DATASET
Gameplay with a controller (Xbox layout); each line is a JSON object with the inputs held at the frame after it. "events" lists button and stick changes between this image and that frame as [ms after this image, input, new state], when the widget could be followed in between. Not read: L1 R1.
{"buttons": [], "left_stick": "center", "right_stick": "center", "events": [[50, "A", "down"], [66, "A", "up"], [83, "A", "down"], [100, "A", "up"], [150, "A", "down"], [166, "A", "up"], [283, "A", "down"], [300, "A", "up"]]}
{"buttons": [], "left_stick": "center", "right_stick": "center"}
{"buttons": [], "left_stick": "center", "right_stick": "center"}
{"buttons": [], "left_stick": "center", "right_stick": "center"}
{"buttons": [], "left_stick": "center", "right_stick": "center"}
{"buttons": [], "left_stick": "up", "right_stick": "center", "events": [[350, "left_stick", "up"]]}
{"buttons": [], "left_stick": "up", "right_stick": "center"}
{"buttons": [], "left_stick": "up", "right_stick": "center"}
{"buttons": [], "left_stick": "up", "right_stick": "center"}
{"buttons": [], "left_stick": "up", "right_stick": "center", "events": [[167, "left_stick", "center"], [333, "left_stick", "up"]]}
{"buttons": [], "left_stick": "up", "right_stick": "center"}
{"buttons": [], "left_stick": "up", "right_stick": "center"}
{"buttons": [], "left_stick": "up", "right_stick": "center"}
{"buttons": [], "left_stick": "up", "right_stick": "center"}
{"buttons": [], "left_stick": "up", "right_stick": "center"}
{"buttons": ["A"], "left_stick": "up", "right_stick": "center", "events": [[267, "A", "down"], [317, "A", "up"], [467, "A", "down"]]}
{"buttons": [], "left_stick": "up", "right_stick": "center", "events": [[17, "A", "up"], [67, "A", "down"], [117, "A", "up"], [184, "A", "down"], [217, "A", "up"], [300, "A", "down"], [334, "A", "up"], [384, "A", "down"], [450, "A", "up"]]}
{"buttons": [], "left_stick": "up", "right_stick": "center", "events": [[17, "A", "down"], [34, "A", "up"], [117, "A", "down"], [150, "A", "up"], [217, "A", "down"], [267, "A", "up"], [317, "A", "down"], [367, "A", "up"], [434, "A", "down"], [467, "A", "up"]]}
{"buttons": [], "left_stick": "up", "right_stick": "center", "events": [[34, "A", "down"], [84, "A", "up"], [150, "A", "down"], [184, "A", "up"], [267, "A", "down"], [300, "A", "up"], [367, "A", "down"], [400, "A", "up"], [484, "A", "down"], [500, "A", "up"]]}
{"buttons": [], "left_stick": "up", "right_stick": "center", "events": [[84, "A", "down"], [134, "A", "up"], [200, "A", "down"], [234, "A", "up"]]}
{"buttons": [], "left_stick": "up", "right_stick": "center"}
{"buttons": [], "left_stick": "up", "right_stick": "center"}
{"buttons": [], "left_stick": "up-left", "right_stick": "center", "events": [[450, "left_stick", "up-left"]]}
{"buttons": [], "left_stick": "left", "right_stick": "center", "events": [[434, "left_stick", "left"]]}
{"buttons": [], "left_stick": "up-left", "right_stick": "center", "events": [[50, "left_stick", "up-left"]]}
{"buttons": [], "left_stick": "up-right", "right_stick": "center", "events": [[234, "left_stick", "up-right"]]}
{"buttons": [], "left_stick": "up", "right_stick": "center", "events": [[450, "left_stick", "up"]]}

WORK INSTRUCTION
Please retype the data above exactly, including every line.

OUTPUT OF THE TASK
Gameplay with a controller (Xbox layout); each line is a JSON object with the inputs held at the frame after it. "events" lists button and stick changes between this image and that frame as [ms after this image, input, new state], when the widget could be followed in between. Not read: L1 R1.
{"buttons": [], "left_stick": "center", "right_stick": "center", "events": [[50, "A", "down"], [66, "A", "up"], [83, "A", "down"], [100, "A", "up"], [150, "A", "down"], [166, "A", "up"], [283, "A", "down"], [300, "A", "up"]]}
{"buttons": [], "left_stick": "center", "right_stick": "center"}
{"buttons": [], "left_stick": "center", "right_stick": "center"}
{"buttons": [], "left_stick": "center", "right_stick": "center"}
{"buttons": [], "left_stick": "center", "right_stick": "center"}
{"buttons": [], "left_stick": "up", "right_stick": "center", "events": [[350, "left_stick", "up"]]}
{"buttons": [], "left_stick": "up", "right_stick": "center"}
{"buttons": [], "left_stick": "up", "right_stick": "center"}
{"buttons": [], "left_stick": "up", "right_stick": "center"}
{"buttons": [], "left_stick": "up", "right_stick": "center", "events": [[167, "left_stick", "center"], [333, "left_stick", "up"]]}
{"buttons": [], "left_stick": "up", "right_stick": "center"}
{"buttons": [], "left_stick": "up", "right_stick": "center"}
{"buttons": [], "left_stick": "up", "right_stick": "center"}
{"buttons": [], "left_stick": "up", "right_stick": "center"}
{"buttons": [], "left_stick": "up", "right_stick": "center"}
{"buttons": ["A"], "left_stick": "up", "right_stick": "center", "events": [[267, "A", "down"], [317, "A", "up"], [467, "A", "down"]]}
{"buttons": [], "left_stick": "up", "right_stick": "center", "events": [[17, "A", "up"], [67, "A", "down"], [117, "A", "up"], [184, "A", "down"], [217, "A", "up"], [300, "A", "down"], [334, "A", "up"], [384, "A", "down"], [450, "A", "up"]]}
{"buttons": [], "left_stick": "up", "right_stick": "center", "events": [[17, "A", "down"], [34, "A", "up"], [117, "A", "down"], [150, "A", "up"], [217, "A", "down"], [267, "A", "up"], [317, "A", "down"], [367, "A", "up"], [434, "A", "down"], [467, "A", "up"]]}
{"buttons": [], "left_stick": "up", "right_stick": "center", "events": [[34, "A", "down"], [84, "A", "up"], [150, "A", "down"], [184, "A", "up"], [267, "A", "down"], [300, "A", "up"], [367, "A", "down"], [400, "A", "up"], [484, "A", "down"], [500, "A", "up"]]}
{"buttons": [], "left_stick": "up", "right_stick": "center", "events": [[84, "A", "down"], [134, "A", "up"], [200, "A", "down"], [234, "A", "up"]]}
{"buttons": [], "left_stick": "up", "right_stick": "center"}
{"buttons": [], "left_stick": "up", "right_stick": "center"}
{"buttons": [], "left_stick": "up-left", "right_stick": "center", "events": [[450, "left_stick", "up-left"]]}
{"buttons": [], "left_stick": "left", "right_stick": "center", "events": [[434, "left_stick", "left"]]}
{"buttons": [], "left_stick": "up-left", "right_stick": "center", "events": [[50, "left_stick", "up-left"]]}
{"buttons": [], "left_stick": "up-right", "right_stick": "center", "events": [[234, "left_stick", "up-right"]]}
{"buttons": [], "left_stick": "up", "right_stick": "center", "events": [[450, "left_stick", "up"]]}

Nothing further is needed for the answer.